▸ Activity
Print the entire listing below word for word, excluding its pictures.

▸ Provided data
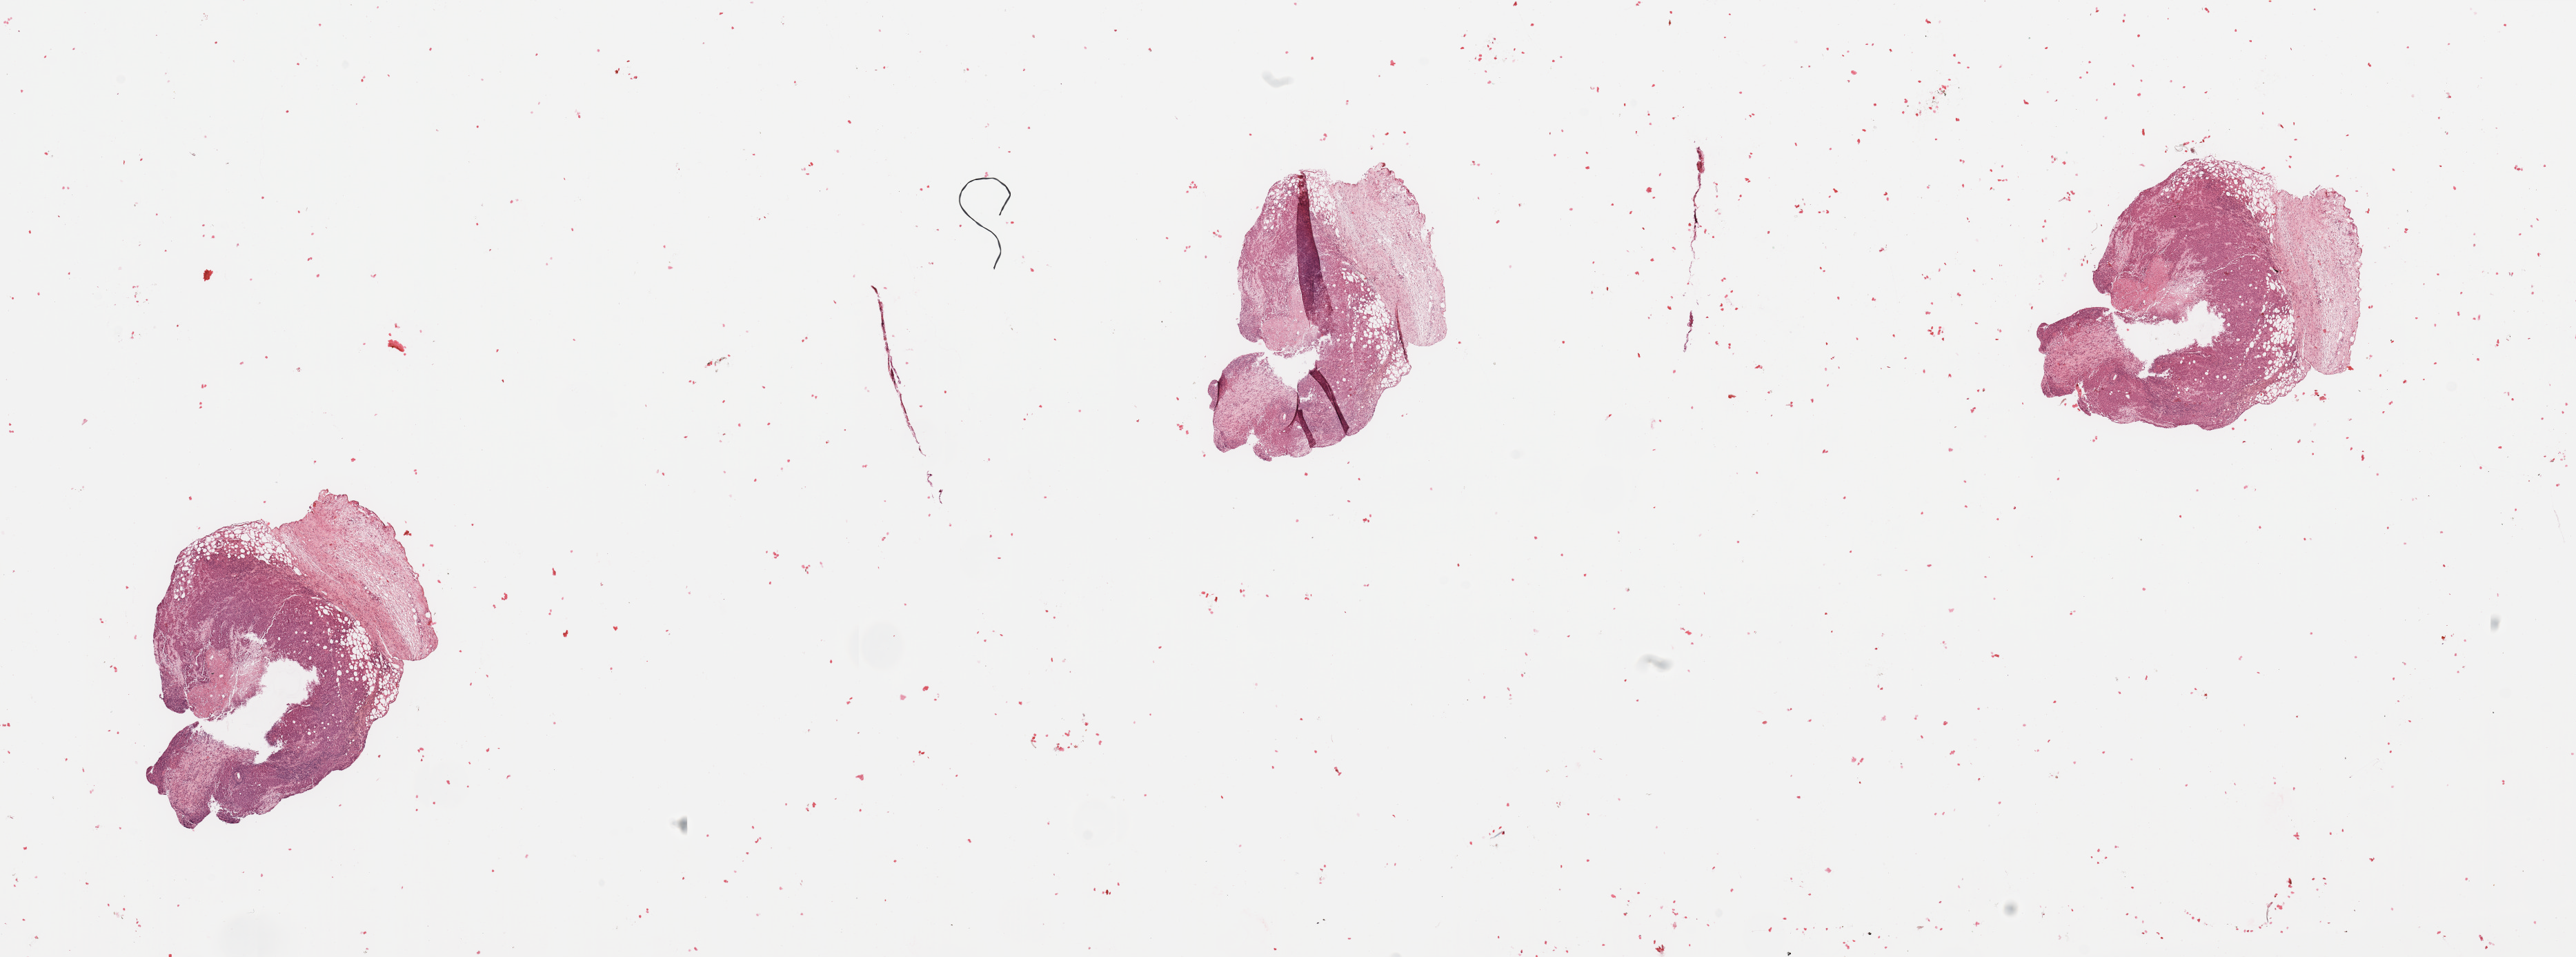
Digitized Hematoxylin and eosin (H&E) stained tissue section (whole slide), shown as a low-resolution overview of the whole scanned area (about 29.5 x 11.0 mm, acquisition: 20x scan). Pancreas, tumour tissue. Patient: female, age 61 years. Histologic grade: G3 (poorly differentiated).
Histologic diagnosis: Infiltrating duct carcinoma, NOS. Primary tumour site (as recorded): head. AJCC pathologic stage: III.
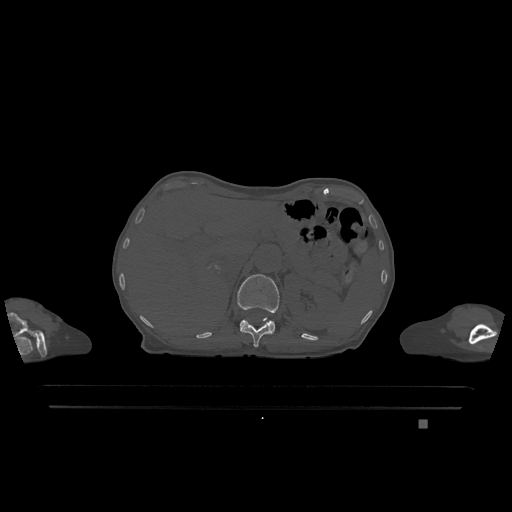
CT including the spine, one axial slice. Slice 503 of 1317 in the series (ordered by position). Bone window (W 1800 / L 400 HU). 0.5 mm slice thickness. 512 × 512 image matrix, field of view 500 × 500 mm. Patient: female, 74 years. From the clinical record (not read from this slice): primary cancer: lung; vertebrae with lytic lesions (as recorded): T1, T4, T5, T6, L4, L5.
Outlined on this slice (semi-automatically segmented with operator editing):
- L1 vertebra: bounding box [x1, y1, x2, y2] px = [237, 274, 280, 334]
- T12 vertebra: [242, 318, 271, 347]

▸ Finished exercise
Digitized Hematoxylin and eosin (H&E) stained tissue section (whole slide), shown as a low-resolution overview of the whole scanned area (about 29.5 x 11.0 mm, acquisition: 20x scan). Pancreas, tumour tissue. Patient: female, age 61 years. Histologic grade: G3 (poorly differentiated).
Histologic diagnosis: Infiltrating duct carcinoma, NOS. Primary tumour site (as recorded): head. AJCC pathologic stage: III.
CT including the spine, one axial slice. Slice 503 of 1317 in the series (ordered by position). Bone window (W 1800 / L 400 HU). 0.5 mm slice thickness. 512 × 512 image matrix, field of view 500 × 500 mm. Patient: female, 74 years. From the clinical record (not read from this slice): primary cancer: lung; vertebrae with lytic lesions (as recorded): T1, T4, T5, T6, L4, L5.
Outlined on this slice (semi-automatically segmented with operator editing):
- L1 vertebra: bounding box [x1, y1, x2, y2] px = [237, 274, 280, 334]
- T12 vertebra: [242, 318, 271, 347]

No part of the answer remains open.